= Task instructions =
Beginning with the first line below, retype exactly each line through the one containing "[Al directorio principal]". Leave out all pictures.

Start of Available data

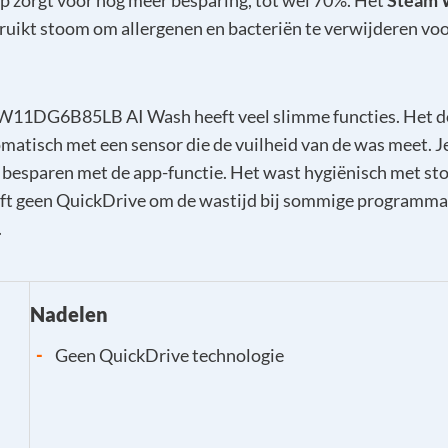
 zorgt voor nog meer besparing, tot wel 70%. Het
Steam 
uikt stoom om allergenen en bacteriën te verwijderen vo
1DG6B85LB AI Wash heeft veel slimme functies. Het d
atisch met een sensor die de vuilheid van de was meet. J
 besparen met de app-functie. Het wast hygiënisch met st
ft geen QuickDrive om de wastijd bij sommige programma
.
Nadelen
-
Geen QuickDrive technologie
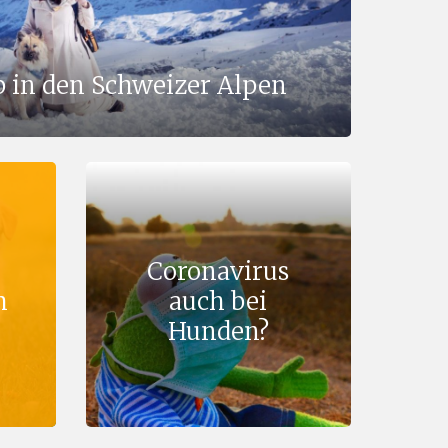
 in den Schweizer Alpen
Coronavirus
m
auch bei
Hunden?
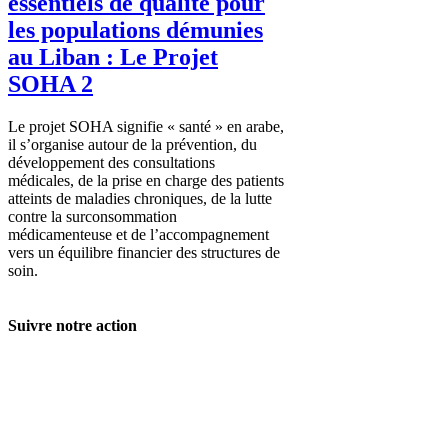
essentiels de qualité pour
les populations démunies
au Liban : Le Projet
SOHA 2
Le projet SOHA signifie « santé » en arabe,
il s’organise autour de la prévention, du
développement des consultations
médicales, de la prise en charge des patients
atteints de maladies chroniques, de la lutte
contre la surconsommation
médicamenteuse et de l’accompagnement
vers un équilibre financier des structures de
soin.
Suivre notre action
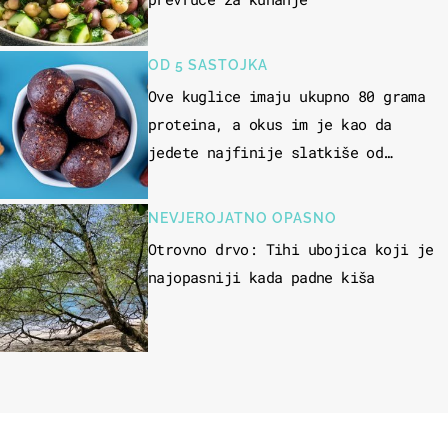
OD 5 SASTOJKA
Ove kuglice imaju ukupno 80 grama
proteina, a okus im je kao da
jedete najfinije slatkiše od
čokolade
NEVJEROJATNO OPASNO
Otrovno drvo: Tihi ubojica koji je
najopasniji kada padne kiša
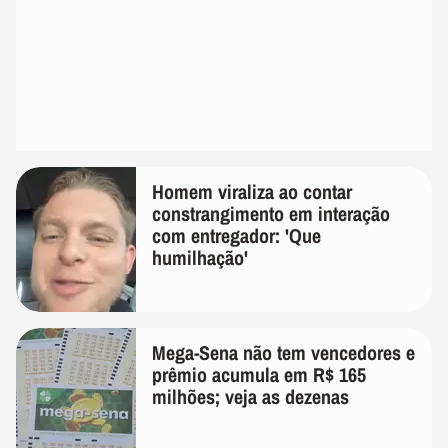
Homem viraliza ao contar
constrangimento em interação
com entregador: 'Que
humilhação'
Mega-Sena não tem vencedores e
prêmio acumula em R$ 165
milhões; veja as dezenas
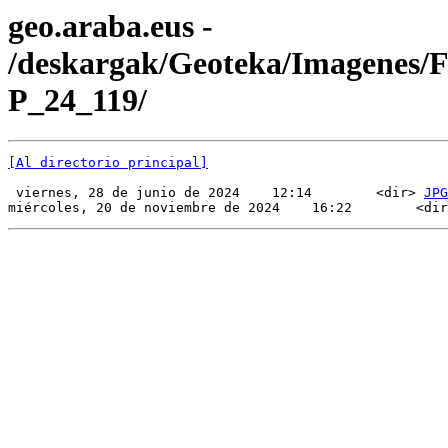
geo.araba.eus -
/deskargak/Geoteka/Imagenes/
P_24_119/
[Al directorio principal]
 viernes, 28 de junio de 2024    12:14        <dir> 
JPG
miércoles, 20 de noviembre de 2024    16:22        <dir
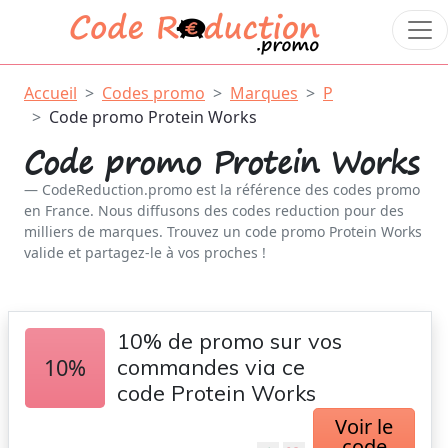
Accueil
Codes promo
Marques
P
Code promo Protein Works
Code promo Protein Works
CodeReduction.promo est la référence des codes promo
en France. Nous diffusons des codes reduction pour des
milliers de marques. Trouvez un code promo Protein Works
valide et partagez-le à vos proches !
10% de promo sur vos
10%
commandes via ce
code Protein Works
Voir le
code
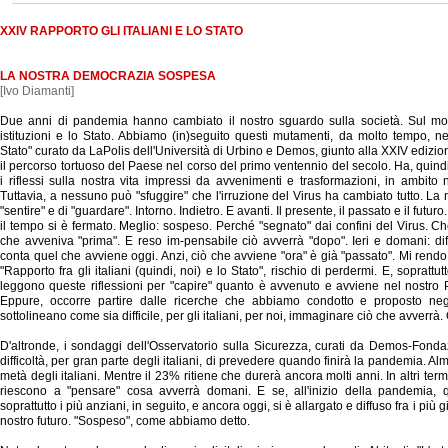
XXIV RAPPORTO GLI ITALIANI E LO STATO
LA NOSTRA DEMOCRAZIA SOSPESA
[Ivo Diamanti]
Due anni di pandemia hanno cambiato il nostro sguardo sulla società. Sul mon
istituzioni e lo Stato. Abbiamo (in)seguito questi mutamenti, da molto tempo, nel
Stato" curato da LaPolis dell'Università di Urbino e Demos, giunto alla XXIV edizion
il percorso tortuoso del Paese nel corso del primo ventennio del secolo. Ha, qui
i riflessi sulla nostra vita impressi da avvenimenti e trasformazioni, in ambito 
Tuttavia, a nessuno può "sfuggire" che l'irruzione del Virus ha cambiato tutto. La n
"sentire" e di "guardare". Intorno. Indietro. E avanti. Il presente, il passato e il futuro.
il tempo si è fermato. Meglio: sospeso. Perché "segnato" dai confini del Virus. C
che avveniva "prima". E reso im-pensabile ciò avverrà "dopo". Ieri e domani: diff
conta quel che avviene oggi. Anzi, ciò che avviene "ora" è già "passato". Mi rendo
"Rapporto fra gli italiani (quindi, noi) e lo Stato", rischio di perdermi. E, sopratt
leggono queste riflessioni per "capire" quanto è avvenuto e avviene nel nostro 
Eppure, occorre partire dalle ricerche che abbiamo condotto e proposto neg
sottolineano come sia difficile, per gli italiani, per noi, immaginare ciò che avverrà.
D'altronde, i sondaggi dell'Osservatorio sulla Sicurezza, curati da Demos-Fonda
difficoltà, per gran parte degli italiani, di prevedere quando finirà la pandemia. 
metà degli italiani. Mentre il 23% ritiene che durerà ancora molti anni. In altri termi
riescono a "pensare" cosa avverrà domani. E se, all'inizio della pandemia, q
soprattutto i più anziani, in seguito, e ancora oggi, si è allargato e diffuso fra i più
nostro futuro. "Sospeso", come abbiamo detto.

End of Available data

= Output of the task =
 zorgt voor nog meer besparing, tot wel 70%. Het
Steam 
uikt stoom om allergenen en bacteriën te verwijderen vo
1DG6B85LB AI Wash heeft veel slimme functies. Het d
atisch met een sensor die de vuilheid van de was meet. J
 besparen met de app-functie. Het wast hygiënisch met st
ft geen QuickDrive om de wastijd bij sommige programma
.
Nadelen
-
Geen QuickDrive technologie
 in den Schweizer Alpen
Coronavirus
m
auch bei
Hunden?
essentiels de qualité pour
les populations démunies
au Liban : Le Projet
SOHA 2
Le projet SOHA signifie « santé » en arabe,
il s’organise autour de la prévention, du
développement des consultations
médicales, de la prise en charge des patients
atteints de maladies chroniques, de la lutte
contre la surconsommation
médicamenteuse et de l’accompagnement
vers un équilibre financier des structures de
soin.
Suivre notre action
OD 5 SASTOJKA
Ove kuglice imaju ukupno 80 grama
proteina, a okus im je kao da
jedete najfinije slatkiše od
čokolade
NEVJEROJATNO OPASNO
Otrovno drvo: Tihi ubojica koji je
najopasniji kada padne kiša
Homem viraliza ao contar
constrangimento em interação
com entregador: 'Que
humilhação'
Mega-Sena não tem vencedores e
prêmio acumula em R$ 165
milhões; veja as dezenas
geo.araba.eus -
/deskargak/Geoteka/Imagenes/
P_24_119/
[Al directorio principal]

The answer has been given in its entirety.